> _Collected material_
★ ★ ★ ★ ★ ★ ★

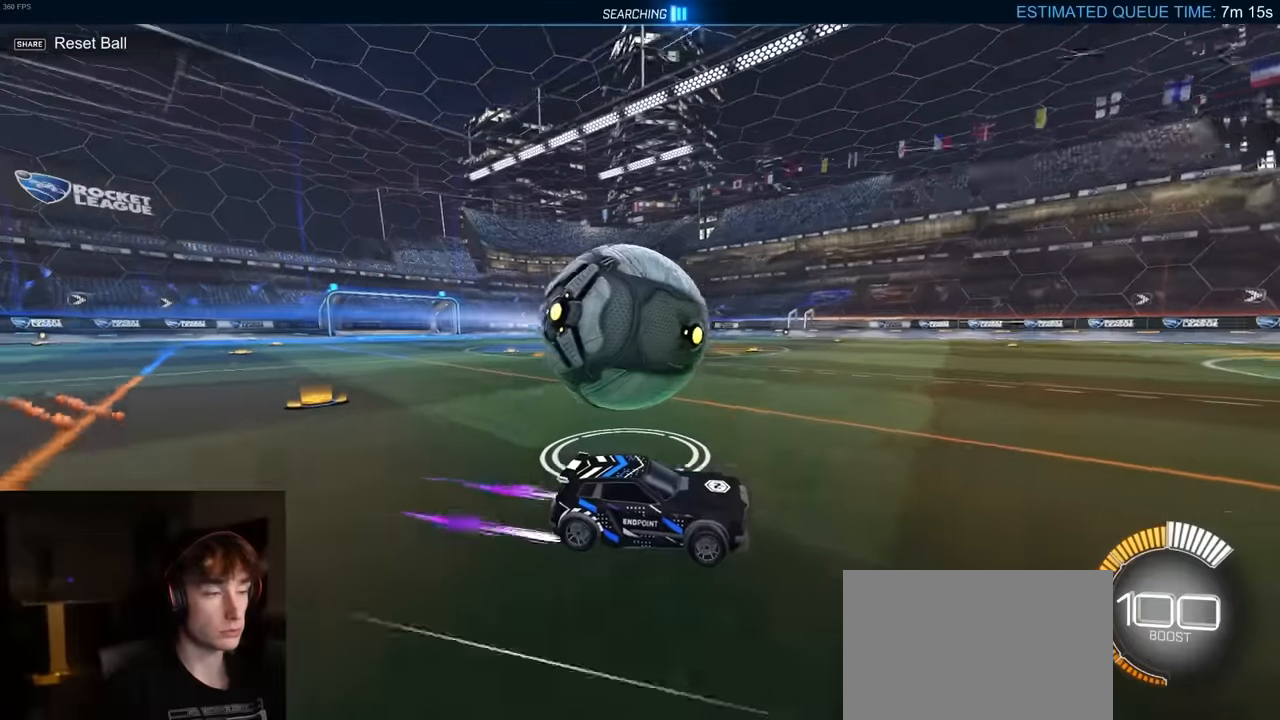
{"buttons": ["R1", "R2"], "left_stick": "up-left", "right_stick": "center", "events": [[17, "L2", "down"], [134, "R2", "down"], [150, "L2", "up"], [184, "R1", "down"], [184, "left_stick", "center"], [417, "left_stick", "up-left"]]}
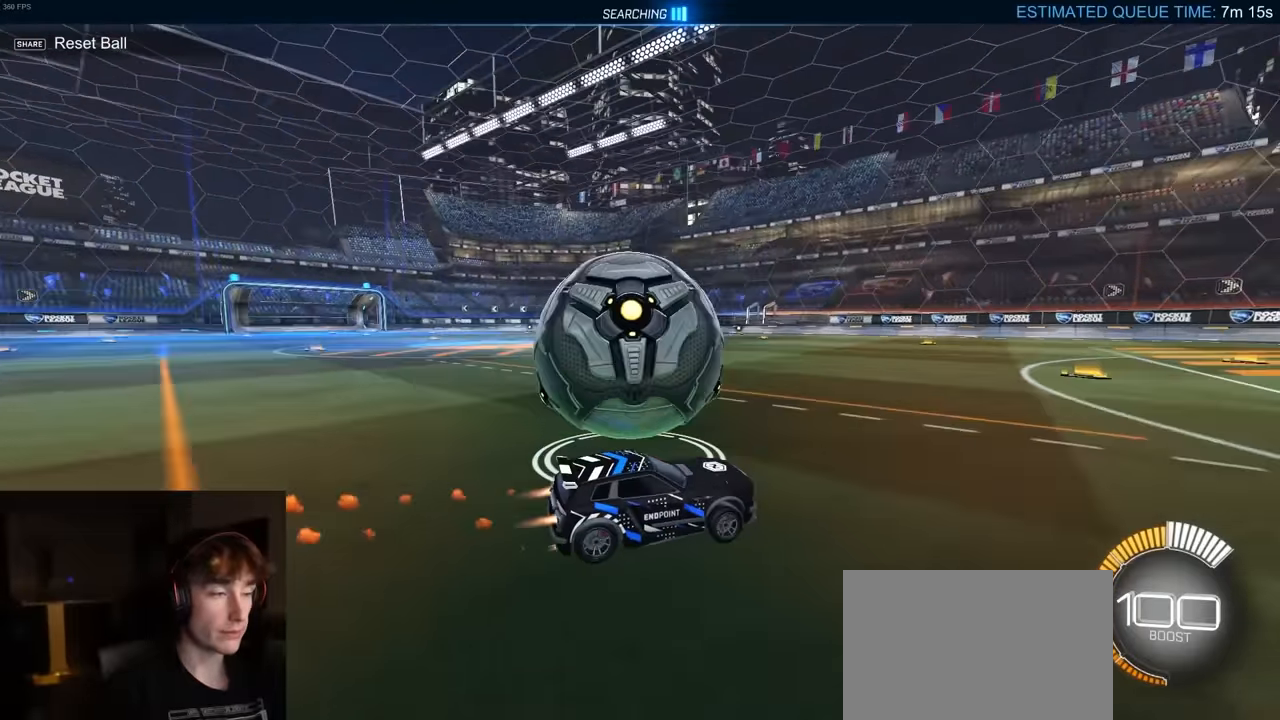
{"buttons": [], "left_stick": "center", "right_stick": "center", "events": [[17, "R1", "up"], [184, "left_stick", "up"], [384, "left_stick", "center"], [400, "R2", "up"]]}
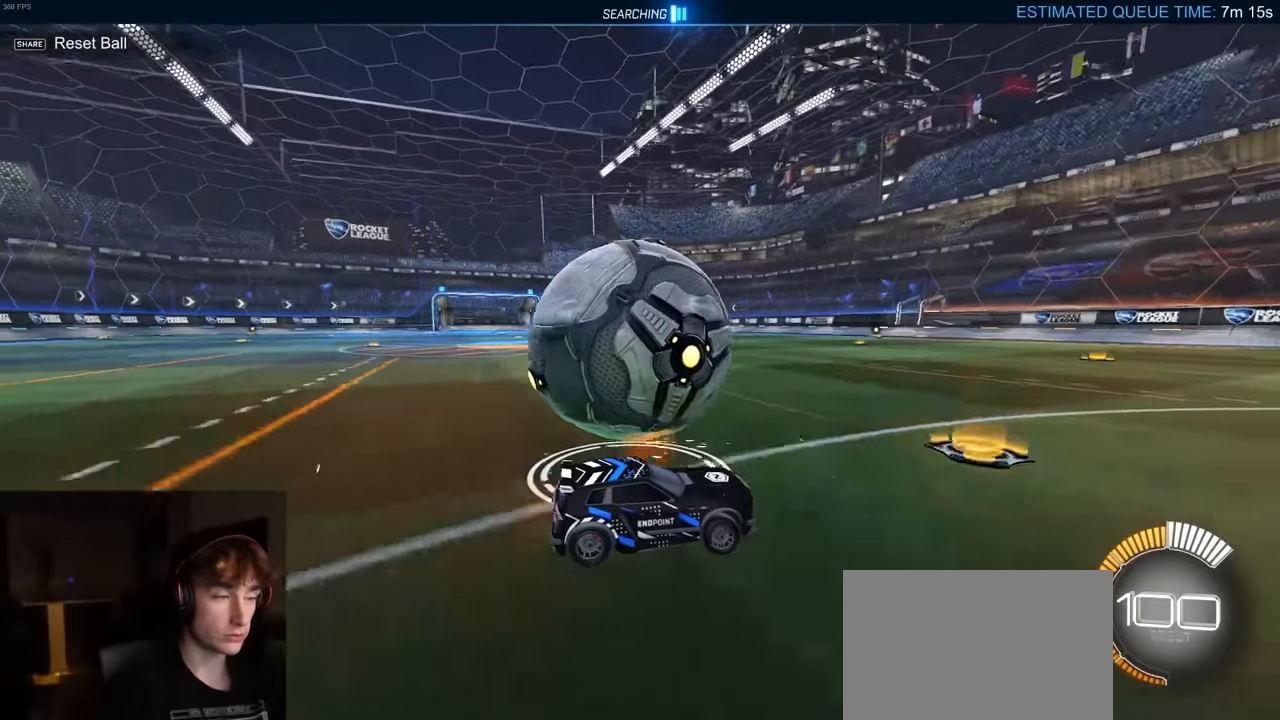
{"buttons": ["R2"], "left_stick": "left", "right_stick": "center", "events": [[167, "R2", "down"], [350, "left_stick", "left"]]}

★ ★ ★ ★ ★ ★ ★

> _What this task involves_
Please leave the images out and retype the rest of the material exactly.

> _Exercise result_
{"buttons": ["R1", "R2"], "left_stick": "up-left", "right_stick": "center", "events": [[17, "L2", "down"], [134, "R2", "down"], [150, "L2", "up"], [184, "R1", "down"], [184, "left_stick", "center"], [417, "left_stick", "up-left"]]}
{"buttons": [], "left_stick": "center", "right_stick": "center", "events": [[17, "R1", "up"], [184, "left_stick", "up"], [384, "left_stick", "center"], [400, "R2", "up"]]}
{"buttons": ["R2"], "left_stick": "left", "right_stick": "center", "events": [[167, "R2", "down"], [350, "left_stick", "left"]]}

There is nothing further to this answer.